The name reflects the 92-year-old venue’s present and future as a “campus,” where performance art is learned, developed and staged, said Basie chief executive officer Adam Philipson. A rendering of the westerly expansion now under construction. Below, the theater’s new logo. (Photo by John T. Ward. Click to enlarge)
The Monmouth Street theater, in the midst of a $26 million expansion, plans to add new performance and teaching spaces that will transform it from “a historic theater, which it still fairly will be, to a full city block alive and buzzing with the arts,” Basie board Chairman Tom Widener told an audience of several dozen donors, volunteers and local officials.
The Vaudeville-era venue opened in 1926 as the Carlton Theatre, and “over the years, has had its challenges and its triumphs,” Philipson said. In the 1980s, “on the brink of shutting its doors, it was saved by the newly minted Monmouth County Arts Council,” he said.

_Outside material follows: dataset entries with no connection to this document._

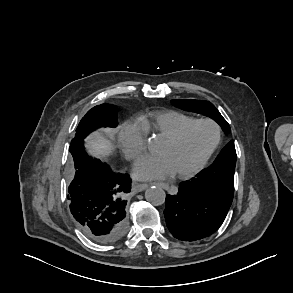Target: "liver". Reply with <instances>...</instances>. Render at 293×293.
<instances>
[{
	"label": "liver",
	"instance_id": "1",
	"mask_svg": "<svg viewBox=\"0 0 293 293\" xmlns=\"http://www.w3.org/2000/svg\"><path fill=\"white\" fill-rule=\"evenodd\" d=\"M85 141L88 152L98 158H104L114 148L112 142L99 132L91 133Z\"/></svg>",
	"mask_w": 293,
	"mask_h": 293
}]
</instances>
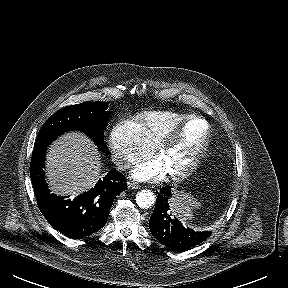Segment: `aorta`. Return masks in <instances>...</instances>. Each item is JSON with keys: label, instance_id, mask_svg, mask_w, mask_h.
Returning a JSON list of instances; mask_svg holds the SVG:
<instances>
[{"label": "aorta", "instance_id": "obj_1", "mask_svg": "<svg viewBox=\"0 0 288 288\" xmlns=\"http://www.w3.org/2000/svg\"><path fill=\"white\" fill-rule=\"evenodd\" d=\"M155 195L150 190H141L136 194V203L142 209L150 208L155 203Z\"/></svg>", "mask_w": 288, "mask_h": 288}]
</instances>
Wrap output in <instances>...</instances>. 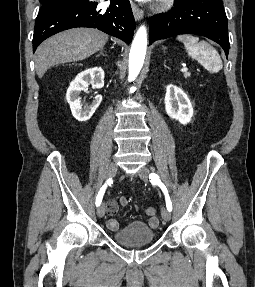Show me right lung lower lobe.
<instances>
[{
  "label": "right lung lower lobe",
  "mask_w": 255,
  "mask_h": 287,
  "mask_svg": "<svg viewBox=\"0 0 255 287\" xmlns=\"http://www.w3.org/2000/svg\"><path fill=\"white\" fill-rule=\"evenodd\" d=\"M97 5L95 1H84L42 8L35 21L33 52L51 35L75 27L98 28L129 43L135 29L129 0H111L106 11L96 9Z\"/></svg>",
  "instance_id": "obj_1"
}]
</instances>
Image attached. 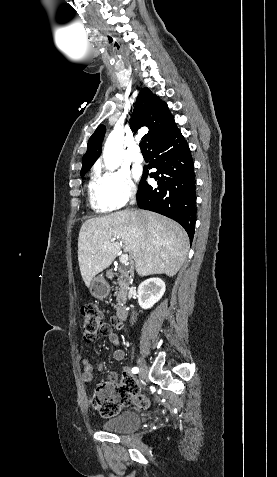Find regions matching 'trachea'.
Instances as JSON below:
<instances>
[{"instance_id": "3493384b", "label": "trachea", "mask_w": 277, "mask_h": 477, "mask_svg": "<svg viewBox=\"0 0 277 477\" xmlns=\"http://www.w3.org/2000/svg\"><path fill=\"white\" fill-rule=\"evenodd\" d=\"M142 153H148L147 144L145 140H142L139 144Z\"/></svg>"}]
</instances>
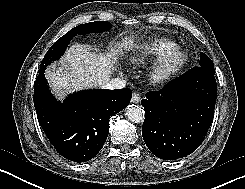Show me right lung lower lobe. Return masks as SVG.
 Segmentation results:
<instances>
[{"mask_svg": "<svg viewBox=\"0 0 245 189\" xmlns=\"http://www.w3.org/2000/svg\"><path fill=\"white\" fill-rule=\"evenodd\" d=\"M44 72L39 71L34 83V106L40 126L64 158L74 162L92 159L108 137L110 118L130 103L132 91L85 90L61 103L50 93Z\"/></svg>", "mask_w": 245, "mask_h": 189, "instance_id": "right-lung-lower-lobe-1", "label": "right lung lower lobe"}]
</instances>
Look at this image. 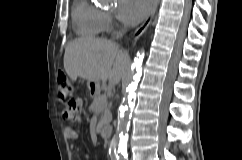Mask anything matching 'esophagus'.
Instances as JSON below:
<instances>
[{
    "mask_svg": "<svg viewBox=\"0 0 242 160\" xmlns=\"http://www.w3.org/2000/svg\"><path fill=\"white\" fill-rule=\"evenodd\" d=\"M157 4H158V0H153L152 8H151L149 15L146 17L144 22L134 31V33L132 35V40L134 42L146 31V29L150 25V23L154 17V14L156 12Z\"/></svg>",
    "mask_w": 242,
    "mask_h": 160,
    "instance_id": "esophagus-1",
    "label": "esophagus"
}]
</instances>
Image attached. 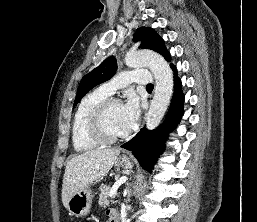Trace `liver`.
Segmentation results:
<instances>
[{
    "mask_svg": "<svg viewBox=\"0 0 257 222\" xmlns=\"http://www.w3.org/2000/svg\"><path fill=\"white\" fill-rule=\"evenodd\" d=\"M119 149H95L77 155L66 163L62 202L67 208L71 195L105 176L116 162Z\"/></svg>",
    "mask_w": 257,
    "mask_h": 222,
    "instance_id": "liver-1",
    "label": "liver"
}]
</instances>
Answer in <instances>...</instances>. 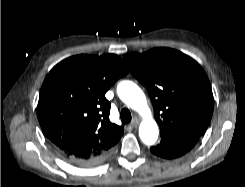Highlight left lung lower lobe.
Returning a JSON list of instances; mask_svg holds the SVG:
<instances>
[{"label":"left lung lower lobe","instance_id":"0a47b994","mask_svg":"<svg viewBox=\"0 0 245 187\" xmlns=\"http://www.w3.org/2000/svg\"><path fill=\"white\" fill-rule=\"evenodd\" d=\"M200 136L181 135V136H161V142L150 151L165 159L178 158L190 151Z\"/></svg>","mask_w":245,"mask_h":187}]
</instances>
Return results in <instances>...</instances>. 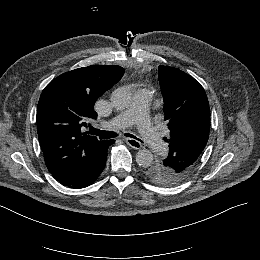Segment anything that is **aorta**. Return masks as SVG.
Segmentation results:
<instances>
[{
    "mask_svg": "<svg viewBox=\"0 0 260 260\" xmlns=\"http://www.w3.org/2000/svg\"><path fill=\"white\" fill-rule=\"evenodd\" d=\"M111 103L117 110H124L131 103V92L127 88H117L111 94ZM153 154L148 149H140L136 154V162L139 166L147 168L153 163Z\"/></svg>",
    "mask_w": 260,
    "mask_h": 260,
    "instance_id": "obj_1",
    "label": "aorta"
}]
</instances>
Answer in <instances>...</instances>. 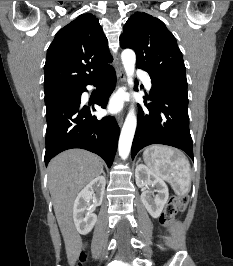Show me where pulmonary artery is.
I'll return each mask as SVG.
<instances>
[{"instance_id": "1", "label": "pulmonary artery", "mask_w": 233, "mask_h": 266, "mask_svg": "<svg viewBox=\"0 0 233 266\" xmlns=\"http://www.w3.org/2000/svg\"><path fill=\"white\" fill-rule=\"evenodd\" d=\"M138 77L143 81L145 87L150 90L152 84L149 75L145 72L140 71L138 72Z\"/></svg>"}]
</instances>
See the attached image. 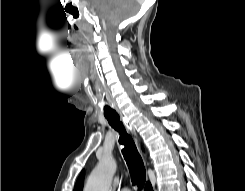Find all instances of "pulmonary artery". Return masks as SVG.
I'll return each instance as SVG.
<instances>
[{
    "mask_svg": "<svg viewBox=\"0 0 245 191\" xmlns=\"http://www.w3.org/2000/svg\"><path fill=\"white\" fill-rule=\"evenodd\" d=\"M121 191H131V190L128 189V188H124V189H122Z\"/></svg>",
    "mask_w": 245,
    "mask_h": 191,
    "instance_id": "pulmonary-artery-1",
    "label": "pulmonary artery"
}]
</instances>
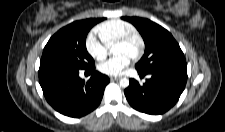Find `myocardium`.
Instances as JSON below:
<instances>
[{
  "mask_svg": "<svg viewBox=\"0 0 225 132\" xmlns=\"http://www.w3.org/2000/svg\"><path fill=\"white\" fill-rule=\"evenodd\" d=\"M133 42H136L138 44V49L132 55V59L138 60L143 56V54L145 52V41L142 38V36L140 34H138L137 32L131 33V34H128V35H125V36L121 37L120 39H118L115 42L114 45H117V44L128 45V44H131Z\"/></svg>",
  "mask_w": 225,
  "mask_h": 132,
  "instance_id": "f54148a6",
  "label": "myocardium"
}]
</instances>
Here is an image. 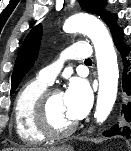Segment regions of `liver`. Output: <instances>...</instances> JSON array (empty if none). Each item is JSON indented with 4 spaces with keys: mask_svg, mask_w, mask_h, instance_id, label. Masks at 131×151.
Segmentation results:
<instances>
[{
    "mask_svg": "<svg viewBox=\"0 0 131 151\" xmlns=\"http://www.w3.org/2000/svg\"><path fill=\"white\" fill-rule=\"evenodd\" d=\"M58 150V148H37V149H30V151H57Z\"/></svg>",
    "mask_w": 131,
    "mask_h": 151,
    "instance_id": "obj_1",
    "label": "liver"
}]
</instances>
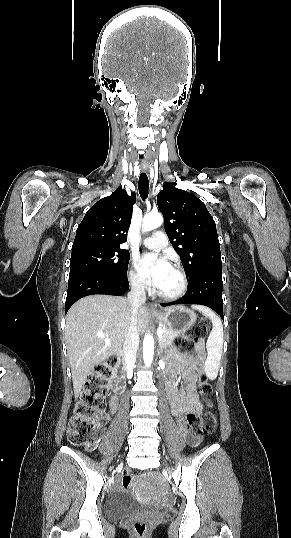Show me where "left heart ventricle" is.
<instances>
[{
	"label": "left heart ventricle",
	"mask_w": 291,
	"mask_h": 538,
	"mask_svg": "<svg viewBox=\"0 0 291 538\" xmlns=\"http://www.w3.org/2000/svg\"><path fill=\"white\" fill-rule=\"evenodd\" d=\"M180 285L181 280L179 275L171 268L164 275L160 285L157 288L166 293H173L180 288Z\"/></svg>",
	"instance_id": "b2bd125f"
}]
</instances>
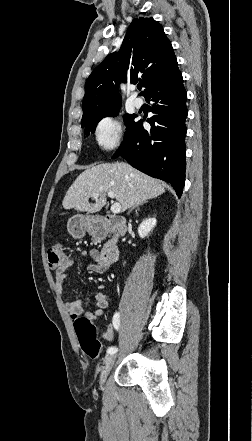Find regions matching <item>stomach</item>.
I'll list each match as a JSON object with an SVG mask.
<instances>
[{
  "instance_id": "obj_1",
  "label": "stomach",
  "mask_w": 252,
  "mask_h": 441,
  "mask_svg": "<svg viewBox=\"0 0 252 441\" xmlns=\"http://www.w3.org/2000/svg\"><path fill=\"white\" fill-rule=\"evenodd\" d=\"M94 223L93 217L77 214L68 220L67 227L74 238L80 239L85 236L86 232H94Z\"/></svg>"
}]
</instances>
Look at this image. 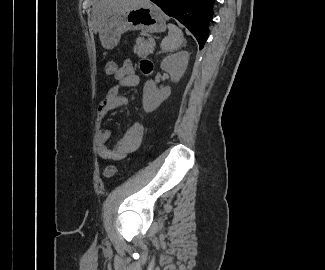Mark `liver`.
Instances as JSON below:
<instances>
[{"label": "liver", "instance_id": "obj_1", "mask_svg": "<svg viewBox=\"0 0 325 270\" xmlns=\"http://www.w3.org/2000/svg\"><path fill=\"white\" fill-rule=\"evenodd\" d=\"M144 0H96L92 8V30L99 33L107 18L114 13L143 3Z\"/></svg>", "mask_w": 325, "mask_h": 270}]
</instances>
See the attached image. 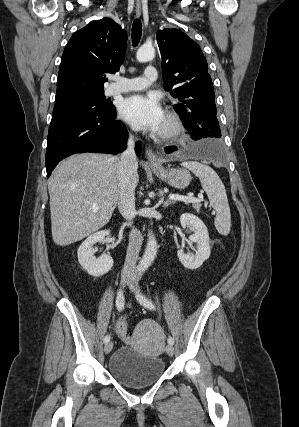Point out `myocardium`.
Here are the masks:
<instances>
[{"instance_id": "f54148a6", "label": "myocardium", "mask_w": 299, "mask_h": 427, "mask_svg": "<svg viewBox=\"0 0 299 427\" xmlns=\"http://www.w3.org/2000/svg\"><path fill=\"white\" fill-rule=\"evenodd\" d=\"M182 131L180 118L174 112H167L165 116V127L161 129L157 136L162 140H170L177 137Z\"/></svg>"}]
</instances>
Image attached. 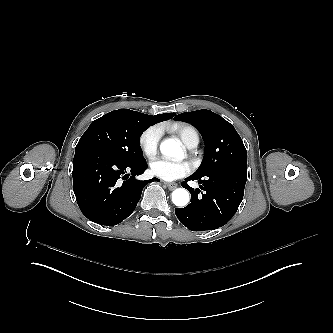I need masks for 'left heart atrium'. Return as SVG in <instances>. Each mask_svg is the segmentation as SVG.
Instances as JSON below:
<instances>
[{"label":"left heart atrium","mask_w":333,"mask_h":333,"mask_svg":"<svg viewBox=\"0 0 333 333\" xmlns=\"http://www.w3.org/2000/svg\"><path fill=\"white\" fill-rule=\"evenodd\" d=\"M192 169V165L187 161L170 162L158 160L152 166V173L164 180L173 181L188 176Z\"/></svg>","instance_id":"39dd6f15"}]
</instances>
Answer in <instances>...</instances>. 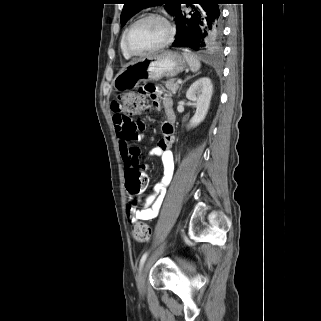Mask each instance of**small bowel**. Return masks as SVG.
I'll list each match as a JSON object with an SVG mask.
<instances>
[{"label": "small bowel", "mask_w": 321, "mask_h": 321, "mask_svg": "<svg viewBox=\"0 0 321 321\" xmlns=\"http://www.w3.org/2000/svg\"><path fill=\"white\" fill-rule=\"evenodd\" d=\"M135 91L142 98H149L155 108L160 107V99L165 112V120L161 125L162 138L151 150V155L160 158L162 161L163 175L160 182L153 187L152 192L145 197L142 208L138 209L135 200L130 199L126 207V217L132 223L139 220L149 221L159 214L166 187L170 183L174 172V158L170 148L175 141L176 120L172 99L161 91V87L157 86L156 82H143L142 86H136ZM111 110L113 111V123L120 154L127 166L131 160L139 159L140 150L131 143L143 138L145 124L142 121L124 118L118 111L117 102L111 104Z\"/></svg>", "instance_id": "obj_1"}]
</instances>
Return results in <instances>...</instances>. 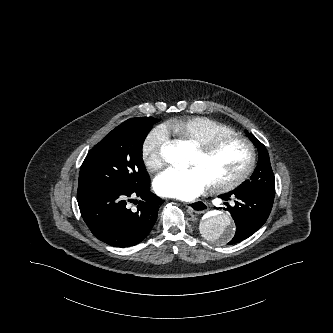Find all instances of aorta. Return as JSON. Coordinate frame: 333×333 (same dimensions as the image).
<instances>
[{
	"label": "aorta",
	"mask_w": 333,
	"mask_h": 333,
	"mask_svg": "<svg viewBox=\"0 0 333 333\" xmlns=\"http://www.w3.org/2000/svg\"><path fill=\"white\" fill-rule=\"evenodd\" d=\"M163 156L168 163L180 166L189 164L190 150L183 144H177L163 150ZM235 232L232 218L223 212H211L202 222V235L205 239L223 243L231 239Z\"/></svg>",
	"instance_id": "1"
}]
</instances>
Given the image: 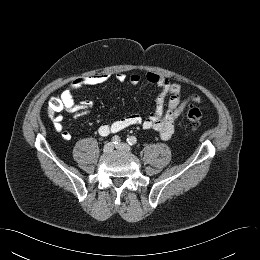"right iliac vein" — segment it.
<instances>
[{
	"label": "right iliac vein",
	"instance_id": "63e3f726",
	"mask_svg": "<svg viewBox=\"0 0 260 260\" xmlns=\"http://www.w3.org/2000/svg\"><path fill=\"white\" fill-rule=\"evenodd\" d=\"M113 149H114V144H113L112 142L106 143V144L104 145V147H103V151H104L105 153H109V152H111Z\"/></svg>",
	"mask_w": 260,
	"mask_h": 260
}]
</instances>
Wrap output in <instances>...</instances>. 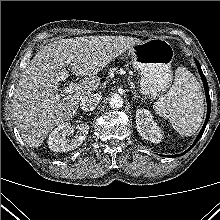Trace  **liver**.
Wrapping results in <instances>:
<instances>
[{"label":"liver","mask_w":220,"mask_h":220,"mask_svg":"<svg viewBox=\"0 0 220 220\" xmlns=\"http://www.w3.org/2000/svg\"><path fill=\"white\" fill-rule=\"evenodd\" d=\"M141 40L123 36L61 39L44 46L21 74L13 96V116L24 142L38 148L54 127L70 121L85 95L96 91L98 73ZM84 76L82 89L60 99L58 84L69 76Z\"/></svg>","instance_id":"liver-1"}]
</instances>
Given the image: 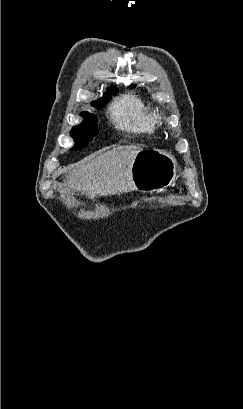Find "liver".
<instances>
[{"label": "liver", "instance_id": "obj_1", "mask_svg": "<svg viewBox=\"0 0 243 409\" xmlns=\"http://www.w3.org/2000/svg\"><path fill=\"white\" fill-rule=\"evenodd\" d=\"M140 147L125 145L113 148L93 159L69 167V188L91 199L134 190L132 163Z\"/></svg>", "mask_w": 243, "mask_h": 409}]
</instances>
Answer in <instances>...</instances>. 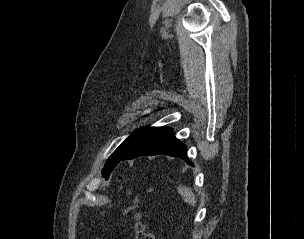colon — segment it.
Masks as SVG:
<instances>
[{
    "label": "colon",
    "mask_w": 304,
    "mask_h": 239,
    "mask_svg": "<svg viewBox=\"0 0 304 239\" xmlns=\"http://www.w3.org/2000/svg\"><path fill=\"white\" fill-rule=\"evenodd\" d=\"M123 180V178H122ZM134 203L136 207L141 204V197L135 196ZM135 239H153L152 233L149 230L148 224L146 223V216L140 210L135 213Z\"/></svg>",
    "instance_id": "5ec220e1"
}]
</instances>
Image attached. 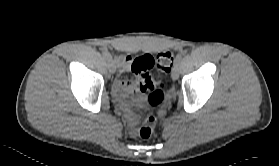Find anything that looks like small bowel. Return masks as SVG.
I'll return each mask as SVG.
<instances>
[{
	"instance_id": "obj_1",
	"label": "small bowel",
	"mask_w": 279,
	"mask_h": 166,
	"mask_svg": "<svg viewBox=\"0 0 279 166\" xmlns=\"http://www.w3.org/2000/svg\"><path fill=\"white\" fill-rule=\"evenodd\" d=\"M115 62L118 66L119 72L118 76L113 82V94L118 98H123L129 94L135 93L138 90L136 84L133 81L127 80L122 76L123 72L131 70L133 58L129 55H116Z\"/></svg>"
}]
</instances>
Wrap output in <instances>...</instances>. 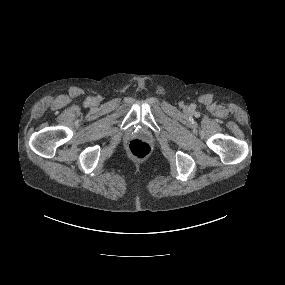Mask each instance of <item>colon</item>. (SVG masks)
Listing matches in <instances>:
<instances>
[{"label": "colon", "mask_w": 285, "mask_h": 285, "mask_svg": "<svg viewBox=\"0 0 285 285\" xmlns=\"http://www.w3.org/2000/svg\"><path fill=\"white\" fill-rule=\"evenodd\" d=\"M128 148L130 154L137 159L146 158L151 152L150 145L146 141L141 139L132 140L129 143Z\"/></svg>", "instance_id": "5ec220e1"}]
</instances>
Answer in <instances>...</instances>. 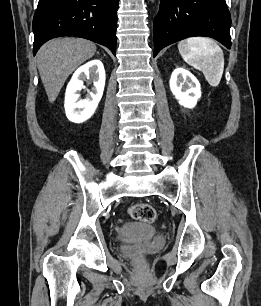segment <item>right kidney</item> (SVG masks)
<instances>
[{
	"label": "right kidney",
	"mask_w": 261,
	"mask_h": 306,
	"mask_svg": "<svg viewBox=\"0 0 261 306\" xmlns=\"http://www.w3.org/2000/svg\"><path fill=\"white\" fill-rule=\"evenodd\" d=\"M86 79L93 81L92 91L84 99L80 91ZM105 86V70L100 60H92L79 67L73 74L65 93V112L67 118L74 123L88 120L95 112L103 95Z\"/></svg>",
	"instance_id": "obj_1"
}]
</instances>
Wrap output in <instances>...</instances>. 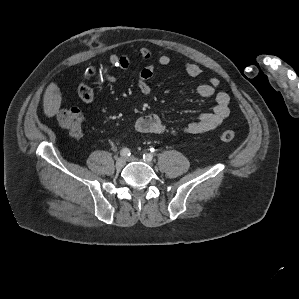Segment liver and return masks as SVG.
<instances>
[{
	"instance_id": "obj_1",
	"label": "liver",
	"mask_w": 299,
	"mask_h": 299,
	"mask_svg": "<svg viewBox=\"0 0 299 299\" xmlns=\"http://www.w3.org/2000/svg\"><path fill=\"white\" fill-rule=\"evenodd\" d=\"M61 93L56 83L51 82L45 91L43 99V110L47 117H53L61 106Z\"/></svg>"
}]
</instances>
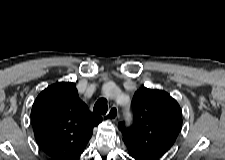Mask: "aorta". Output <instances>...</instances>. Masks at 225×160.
Listing matches in <instances>:
<instances>
[{
    "label": "aorta",
    "mask_w": 225,
    "mask_h": 160,
    "mask_svg": "<svg viewBox=\"0 0 225 160\" xmlns=\"http://www.w3.org/2000/svg\"><path fill=\"white\" fill-rule=\"evenodd\" d=\"M113 92H114V89L112 88L111 90L106 91V95L111 97V96H113ZM126 114H128V110H126Z\"/></svg>",
    "instance_id": "obj_1"
}]
</instances>
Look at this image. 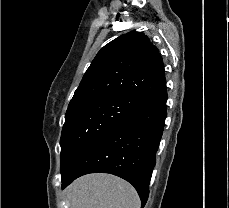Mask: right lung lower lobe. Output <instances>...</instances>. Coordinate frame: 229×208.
<instances>
[{
  "label": "right lung lower lobe",
  "instance_id": "right-lung-lower-lobe-1",
  "mask_svg": "<svg viewBox=\"0 0 229 208\" xmlns=\"http://www.w3.org/2000/svg\"><path fill=\"white\" fill-rule=\"evenodd\" d=\"M166 100L165 90L91 143L62 176V188L88 173H111L135 187L143 208L167 116Z\"/></svg>",
  "mask_w": 229,
  "mask_h": 208
}]
</instances>
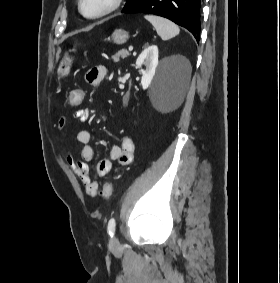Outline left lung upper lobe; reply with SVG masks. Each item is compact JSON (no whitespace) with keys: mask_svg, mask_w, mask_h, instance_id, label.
Wrapping results in <instances>:
<instances>
[{"mask_svg":"<svg viewBox=\"0 0 280 283\" xmlns=\"http://www.w3.org/2000/svg\"><path fill=\"white\" fill-rule=\"evenodd\" d=\"M137 0H126V5L123 10L129 8L131 5H133Z\"/></svg>","mask_w":280,"mask_h":283,"instance_id":"5c2ea615","label":"left lung upper lobe"}]
</instances>
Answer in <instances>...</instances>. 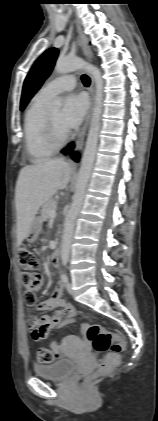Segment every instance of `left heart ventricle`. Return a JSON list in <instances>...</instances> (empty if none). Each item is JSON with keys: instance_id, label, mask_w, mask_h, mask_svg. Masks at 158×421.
Segmentation results:
<instances>
[{"instance_id": "b2bd125f", "label": "left heart ventricle", "mask_w": 158, "mask_h": 421, "mask_svg": "<svg viewBox=\"0 0 158 421\" xmlns=\"http://www.w3.org/2000/svg\"><path fill=\"white\" fill-rule=\"evenodd\" d=\"M49 114H50V117H51L53 123L55 124L57 130L60 133L66 132V130L61 125V121H60V119H61V112L60 111H54V112H51Z\"/></svg>"}]
</instances>
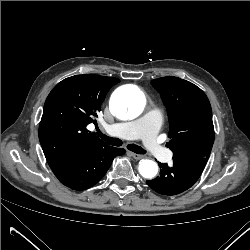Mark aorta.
I'll use <instances>...</instances> for the list:
<instances>
[{
	"instance_id": "obj_1",
	"label": "aorta",
	"mask_w": 250,
	"mask_h": 250,
	"mask_svg": "<svg viewBox=\"0 0 250 250\" xmlns=\"http://www.w3.org/2000/svg\"><path fill=\"white\" fill-rule=\"evenodd\" d=\"M146 105L144 95L134 86L118 89L110 100V110L113 115L123 119H132L139 116ZM139 173L144 178H153L158 172V165L152 160H141Z\"/></svg>"
}]
</instances>
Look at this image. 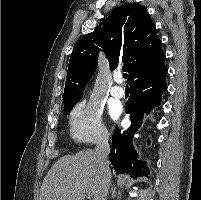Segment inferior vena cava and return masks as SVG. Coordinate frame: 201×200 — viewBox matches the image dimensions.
<instances>
[{
    "label": "inferior vena cava",
    "mask_w": 201,
    "mask_h": 200,
    "mask_svg": "<svg viewBox=\"0 0 201 200\" xmlns=\"http://www.w3.org/2000/svg\"><path fill=\"white\" fill-rule=\"evenodd\" d=\"M109 152H110L109 136L104 135L98 141L95 148L97 161L103 174L101 195L99 197V200H106L107 194H108V187L110 183V179H109L110 170H109V161H108Z\"/></svg>",
    "instance_id": "602c4592"
}]
</instances>
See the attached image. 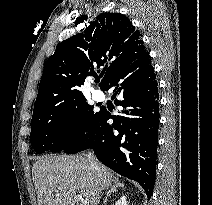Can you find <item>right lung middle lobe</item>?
<instances>
[{
  "instance_id": "obj_1",
  "label": "right lung middle lobe",
  "mask_w": 212,
  "mask_h": 205,
  "mask_svg": "<svg viewBox=\"0 0 212 205\" xmlns=\"http://www.w3.org/2000/svg\"><path fill=\"white\" fill-rule=\"evenodd\" d=\"M99 112L83 98L58 106L33 110L30 142L37 154L47 150L57 152L79 140L94 124Z\"/></svg>"
}]
</instances>
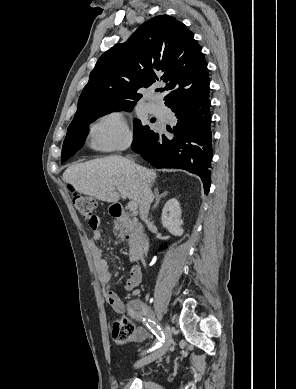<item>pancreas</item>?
Segmentation results:
<instances>
[{"mask_svg": "<svg viewBox=\"0 0 296 389\" xmlns=\"http://www.w3.org/2000/svg\"><path fill=\"white\" fill-rule=\"evenodd\" d=\"M115 234L118 235L119 238L122 240L126 236H130L131 229L126 227L124 224H122L120 221H115Z\"/></svg>", "mask_w": 296, "mask_h": 389, "instance_id": "1", "label": "pancreas"}]
</instances>
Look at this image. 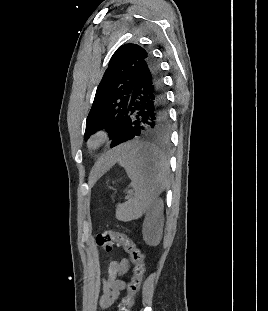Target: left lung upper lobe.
Wrapping results in <instances>:
<instances>
[{"instance_id": "1", "label": "left lung upper lobe", "mask_w": 268, "mask_h": 311, "mask_svg": "<svg viewBox=\"0 0 268 311\" xmlns=\"http://www.w3.org/2000/svg\"><path fill=\"white\" fill-rule=\"evenodd\" d=\"M150 56L144 47L132 43L116 50L97 88L86 121L85 139L101 129L114 138L126 115L138 69Z\"/></svg>"}]
</instances>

After a string of name changes over the decades, the theater was rechristened in 1984 in honor of William “Count” Basie, the jazz composer and bandleader who was born in Red Bank in 1904.
A decade ago, plaster falling from the domed ceiling required the installation of safety netting to protect concertgoers. A fundraising push, capped by a concert by Bruce Springsteen and the E Street Band, kicked off a restoration process.
Now, the main stage is booked some 200 nights a year, making the Basie the top-selling nonprofit performing arts center in New Jersey, and the Count Basie Performing Arts Academy, offering arts instruction to young students though a handful of partnerships, is “bursting at the seams,” Philipson said.
“We can no longer be known as just a theater,” he said. “We’re ready to close that chapter of our story and begin a new one.”
Philipson said the name rollout will begin immediately, with a new logo. Meantime, the Basie name is locked in. Under a 2016 agreement with the trust that controls the Basie estate, the theater committed to retain “Count Basie” in its name for 50 more years, with five 10-year extensions.